12 MORE JAPANESE COWS IMPREGNATED WITH CLONE EMBRYOS
January 21, 1998
TOKYO (YOMIURI) -- Researchers at the National Institute of Animal Industry,
which is affiliated with the Ministry of Agriculture, Forestry and Fisheries,
announced Tuesday that they had succeeded in impregnateing 12 cows with embryos
cloned using somatic, or nonreproductive, cells.
The embryos were produced with the same technology used in Britain to create the
sheep named Dolly, which was the first mammal to be cloned using cells from an
adult.
Of the 12 cows, 10 are between 40 and days pregnant, while the other two
miscarried. If successful, a cloned calf will be born in early August, the
researchers said.
The Ibaragi Prefecture-based institute impregnated the cows in cooperation with
a Kagoshima prefectural institute for the improvement of beef cattle.

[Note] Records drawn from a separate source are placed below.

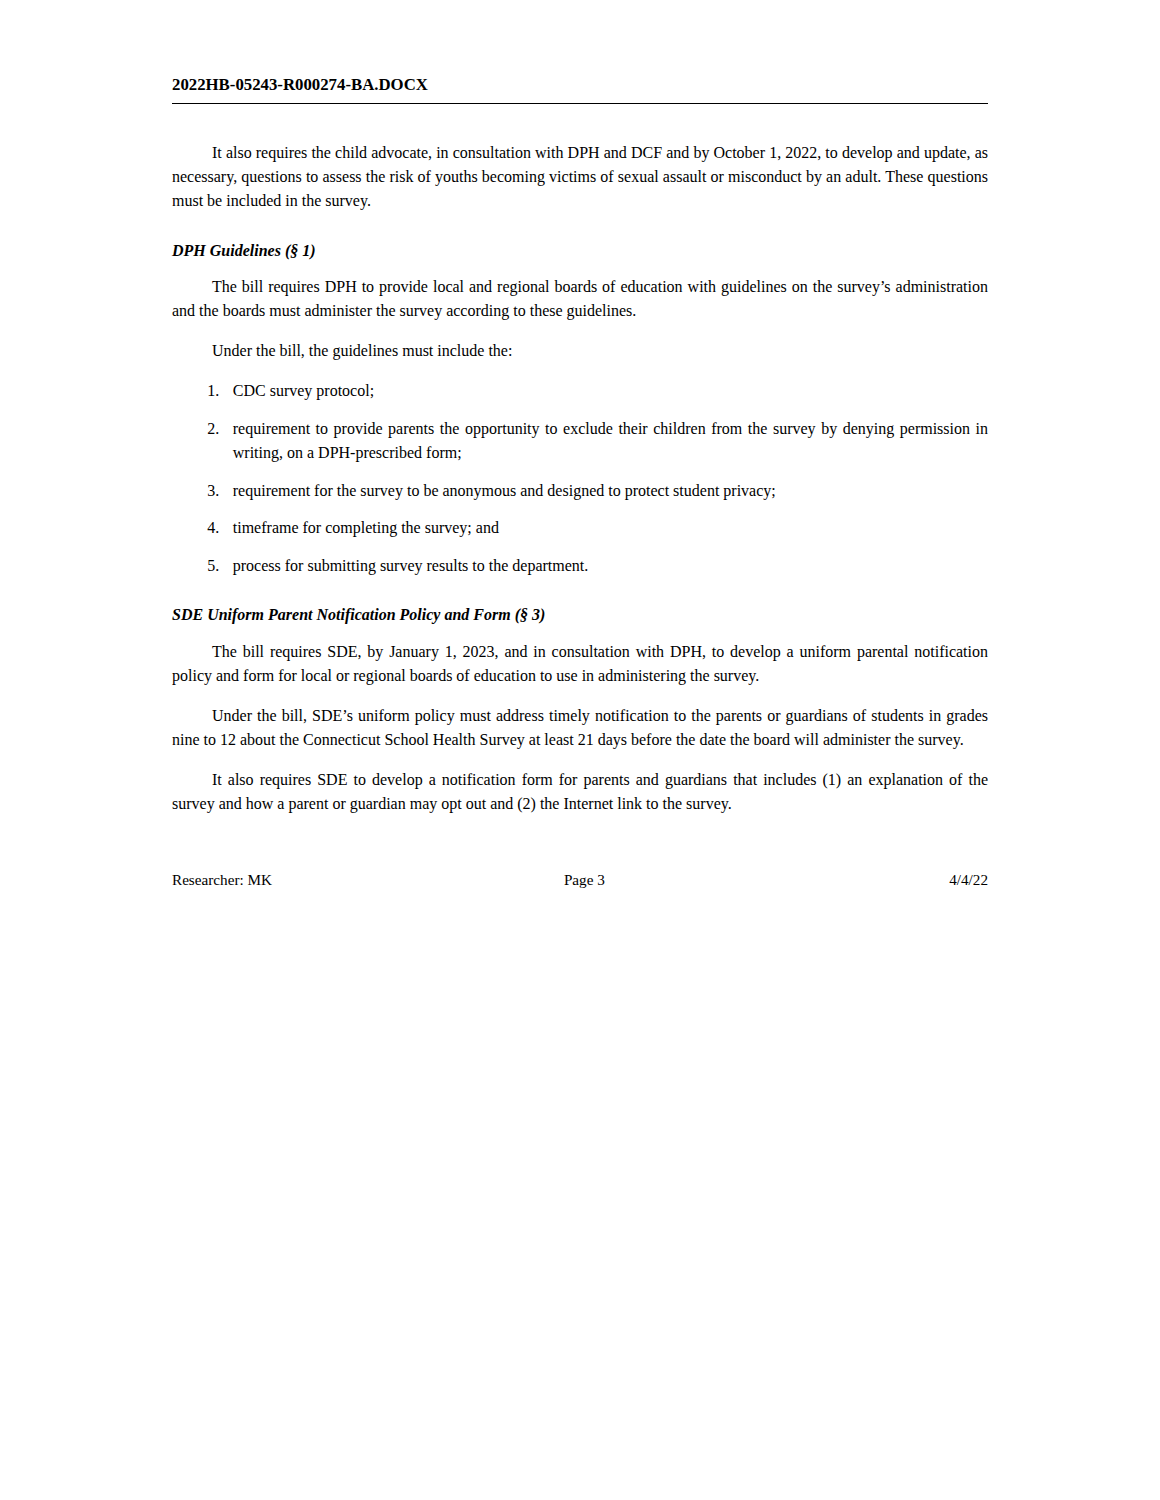2022HB-05243-R000274-BA.DOCX
It also requires the child advocate, in consultation with DPH and DCF and by October 1, 2022, to develop and update, as necessary, questions to assess the risk of youths becoming victims of sexual assault or misconduct by an adult. These questions must be included in the survey.
DPH Guidelines (§ 1)
The bill requires DPH to provide local and regional boards of education with guidelines on the survey’s administration and the boards must administer the survey according to these guidelines.
Under the bill, the guidelines must include the:
CDC survey protocol;
requirement to provide parents the opportunity to exclude their children from the survey by denying permission in writing, on a DPH-prescribed form;
requirement for the survey to be anonymous and designed to protect student privacy;
timeframe for completing the survey; and
process for submitting survey results to the department.
SDE Uniform Parent Notification Policy and Form (§ 3)
The bill requires SDE, by January 1, 2023, and in consultation with DPH, to develop a uniform parental notification policy and form for local or regional boards of education to use in administering the survey.
Under the bill, SDE’s uniform policy must address timely notification to the parents or guardians of students in grades nine to 12 about the Connecticut School Health Survey at least 21 days before the date the board will administer the survey.
It also requires SDE to develop a notification form for parents and guardians that includes (1) an explanation of the survey and how a parent or guardian may opt out and (2) the Internet link to the survey.
Researcher: MK
Page 3
4/4/22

Researchers of the two institutes took several hundred somatic cells from a calf
fetus and two bulls and cultivated them. The nuclei of the cultivated cells were
removed and placed in unfertilized egg cells, resulting in about 90 embryos.
The embryos were then implanted into the wombs of 42 cows -- one or two embryos
in each womb -- from October to December last year.
Twelve cows subsequently became pregnant, and two of them later miscarried, as
the chances of miscarriage are high for embryos grown from the nuclei of somatic
cells.
The most risky period for the embryo would be around the 70th to 90th day of
gestation, after which the chance of a successful birth would rise to 50
percent, a researcher at the national institute said.
If the procedure results in birth of live calves, the institute may one day be
able to mass produce superior cattle that are genetically identical, a senior
researcher of the institute said.
Cow-cloning experiments using somatic cells are under way in the United States
and Europe. Some cows have reportedly become pregnant through the technqiue, but
no births have yet been reported.
An animal industry institute in Oita Prefecture, meanwhile, also said Tuesday
that it had four cows successfully impregnated with embryos cloned from somatic
cells. The institute said they were now up to two months pregnant. It began cow-
cloning experiments last summer, using the technique used to clone Dolly.